What this task involves: Output each record below exactly. No images go in the copy.

Raw data:
····················

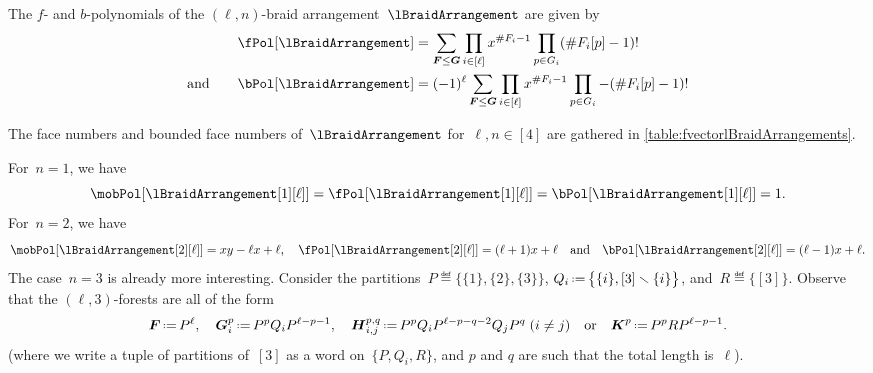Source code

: \begin{corollary}
The $f$- and $b$-polynomials of the $(\ell,n)$-braid arrangement~$\lBraidArrangement$ are given by
\begin{align*}
\fPol[\lBraidArrangement] & = \sum_{\b{F} \le \b{G}} \prod_{i \in [\ell]} x^{\#F_i-1} \prod_{p \in G_i} (\# F_i[p]-1)!\\
\text{and}\qquad
\bPol[\lBraidArrangement] & = (-1)^\ell \sum_{\b{F} \le \b{G}} \prod_{i \in [\ell]} x^{\#F_i-1} \prod_{p \in G_i} -(\# F_i[p]-1)!
\end{align*}
\end{corollary}

The face numbers and bounded face numbers of~$\lBraidArrangement$ for~$\ell, n \in [4]$ are gathered in \cref{table:fvectorlBraidArrangements}.

\begin{example}
For~$n = 1$, we have
\[
\mobPol[{\lBraidArrangement[1][\ell]}] = \fPol[{\lBraidArrangement[1][\ell]}] = \bPol[{\lBraidArrangement[1][\ell]}] = 1.
\]
For~$n = 2$, we have
\[
\mobPol[{\lBraidArrangement[2][\ell]}] = xy-\ell x+\ell,
\quad
\fPol[{\lBraidArrangement[2][\ell]}] = (\ell+1)x+\ell
\quad\text{and}\quad
\bPol[{\lBraidArrangement[2][\ell]}] = (\ell-1)x+\ell.
\]
The case~$n = 3$ is already more interesting.
Consider the partitions~$P \eqdef \big\{ \{1\}, \{2\}, \{3\} \big\}$, $Q_i \eqdef \big\{ \{i\}, [3] \ssm \{i\} \big\}$, and~$R \eqdef \big\{ [3] \big\}$.
Observe that the $(\ell,3)$-forests are all of the form
\begin{gather*}
\b{F} \eqdef P^\ell,
\quad
\b{G}_i^p \eqdef P^p Q_i P^{\ell-p-1}, %
\quad
\b{H}_{i,j}^{p,q} \eqdef P^p Q_i P^{\ell-p-q-2} Q_j P^q \;\text{($i \ne j$)} %
\quad\text{or}\quad
\b{K}^p \eqdef P^p R P^{\ell-p-1}. %
\end{gather*}
(where we write a tuple of partitions of~$[3]$ as a word on~$\{P, Q_i, R\}$, and $p$ and $q$ are such that the total length is~$\ell$).

\end{example}
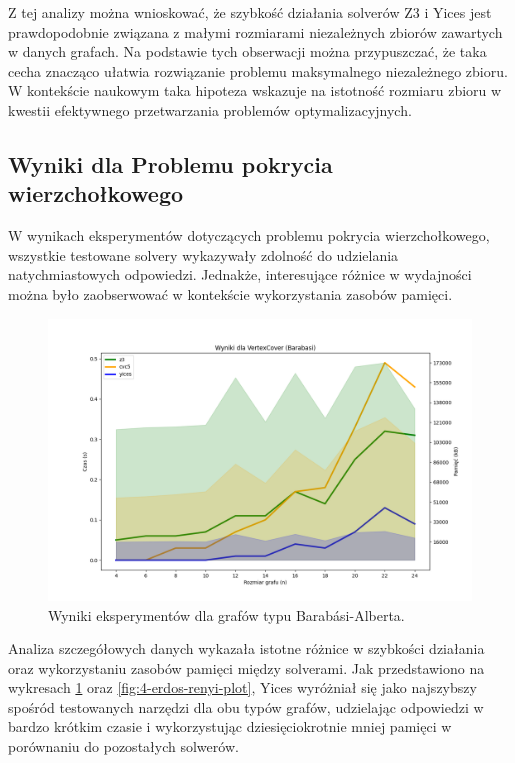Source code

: Z tej analizy można wnioskować, że szybkość działania solverów Z3 i Yices jest prawdopodobnie związana z małymi rozmiarami niezależnych zbiorów zawartych w danych grafach. Na podstawie tych obserwacji można przypuszczać, że taka cecha znacząco ułatwia rozwiązanie problemu maksymalnego niezależnego zbioru. W kontekście naukowym taka hipoteza wskazuje na istotność rozmiaru zbioru w kwestii efektywnego przetwarzania problemów optymalizacyjnych.


\subsection{Wyniki dla Problemu pokrycia wierzchołkowego}

W wynikach eksperymentów dotyczących problemu pokrycia wierzchołkowego, wszystkie testowane solvery wykazywały zdolność do udzielania natychmiastowych odpowiedzi. Jednakże, interesujące różnice w wydajności można było zaobserwować w kontekście wykorzystania zasobów pamięci.

\begin{figure}[htbp]
	\centering
	\begin{minipage}{\textwidth}
		\includegraphics[width=\textwidth]{./figures/5-barabasi-plot.png}
		\caption{Wyniki eksperymentów dla grafów typu Barabási-Alberta.}
		\label{fig:5-barabasi-plot}
	\end{minipage}
\end{figure}

Analiza szczegółowych danych wykazała istotne różnice w szybkości działania oraz wykorzystaniu zasobów pamięci między solverami. Jak przedstawiono na wykresach \ref{fig:5-barabasi-plot} oraz \ref{fig:4-erdos-renyi-plot}, Yices wyróżniał się jako najszybszy spośród testowanych narzędzi dla obu typów grafów, udzielając odpowiedzi w bardzo krótkim czasie i wykorzystując dziesięciokrotnie mniej pamięci w porównaniu do pozostałych solwerów.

····················

Your response:
Source code

: \begin{corollary}
The $f$- and $b$-polynomials of the $(\ell,n)$-braid arrangement~$\lBraidArrangement$ are given by
\begin{align*}
\fPol[\lBraidArrangement] & = \sum_{\b{F} \le \b{G}} \prod_{i \in [\ell]} x^{\#F_i-1} \prod_{p \in G_i} (\# F_i[p]-1)!\\
\text{and}\qquad
\bPol[\lBraidArrangement] & = (-1)^\ell \sum_{\b{F} \le \b{G}} \prod_{i \in [\ell]} x^{\#F_i-1} \prod_{p \in G_i} -(\# F_i[p]-1)!
\end{align*}
\end{corollary}

The face numbers and bounded face numbers of~$\lBraidArrangement$ for~$\ell, n \in [4]$ are gathered in \cref{table:fvectorlBraidArrangements}.

\begin{example}
For~$n = 1$, we have
\[
\mobPol[{\lBraidArrangement[1][\ell]}] = \fPol[{\lBraidArrangement[1][\ell]}] = \bPol[{\lBraidArrangement[1][\ell]}] = 1.
\]
For~$n = 2$, we have
\[
\mobPol[{\lBraidArrangement[2][\ell]}] = xy-\ell x+\ell,
\quad
\fPol[{\lBraidArrangement[2][\ell]}] = (\ell+1)x+\ell
\quad\text{and}\quad
\bPol[{\lBraidArrangement[2][\ell]}] = (\ell-1)x+\ell.
\]
The case~$n = 3$ is already more interesting.
Consider the partitions~$P \eqdef \big\{ \{1\}, \{2\}, \{3\} \big\}$, $Q_i \eqdef \big\{ \{i\}, [3] \ssm \{i\} \big\}$, and~$R \eqdef \big\{ [3] \big\}$.
Observe that the $(\ell,3)$-forests are all of the form
\begin{gather*}
\b{F} \eqdef P^\ell,
\quad
\b{G}_i^p \eqdef P^p Q_i P^{\ell-p-1}, %
\quad
\b{H}_{i,j}^{p,q} \eqdef P^p Q_i P^{\ell-p-q-2} Q_j P^q \;\text{($i \ne j$)} %
\quad\text{or}\quad
\b{K}^p \eqdef P^p R P^{\ell-p-1}. %
\end{gather*}
(where we write a tuple of partitions of~$[3]$ as a word on~$\{P, Q_i, R\}$, and $p$ and $q$ are such that the total length is~$\ell$).

\end{example}
Source code

: Z tej analizy można wnioskować, że szybkość działania solverów Z3 i Yices jest prawdopodobnie związana z małymi rozmiarami niezależnych zbiorów zawartych w danych grafach. Na podstawie tych obserwacji można przypuszczać, że taka cecha znacząco ułatwia rozwiązanie problemu maksymalnego niezależnego zbioru. W kontekście naukowym taka hipoteza wskazuje na istotność rozmiaru zbioru w kwestii efektywnego przetwarzania problemów optymalizacyjnych.


\subsection{Wyniki dla Problemu pokrycia wierzchołkowego}

W wynikach eksperymentów dotyczących problemu pokrycia wierzchołkowego, wszystkie testowane solvery wykazywały zdolność do udzielania natychmiastowych odpowiedzi. Jednakże, interesujące różnice w wydajności można było zaobserwować w kontekście wykorzystania zasobów pamięci.

\begin{figure}[htbp]
	\centering
	\begin{minipage}{\textwidth}
		\includegraphics[width=\textwidth]{./figures/5-barabasi-plot.png}
		\caption{Wyniki eksperymentów dla grafów typu Barabási-Alberta.}
		\label{fig:5-barabasi-plot}
	\end{minipage}
\end{figure}

Analiza szczegółowych danych wykazała istotne różnice w szybkości działania oraz wykorzystaniu zasobów pamięci między solverami. Jak przedstawiono na wykresach \ref{fig:5-barabasi-plot} oraz \ref{fig:4-erdos-renyi-plot}, Yices wyróżniał się jako najszybszy spośród testowanych narzędzi dla obu typów grafów, udzielając odpowiedzi w bardzo krótkim czasie i wykorzystując dziesięciokrotnie mniej pamięci w porównaniu do pozostałych solwerów.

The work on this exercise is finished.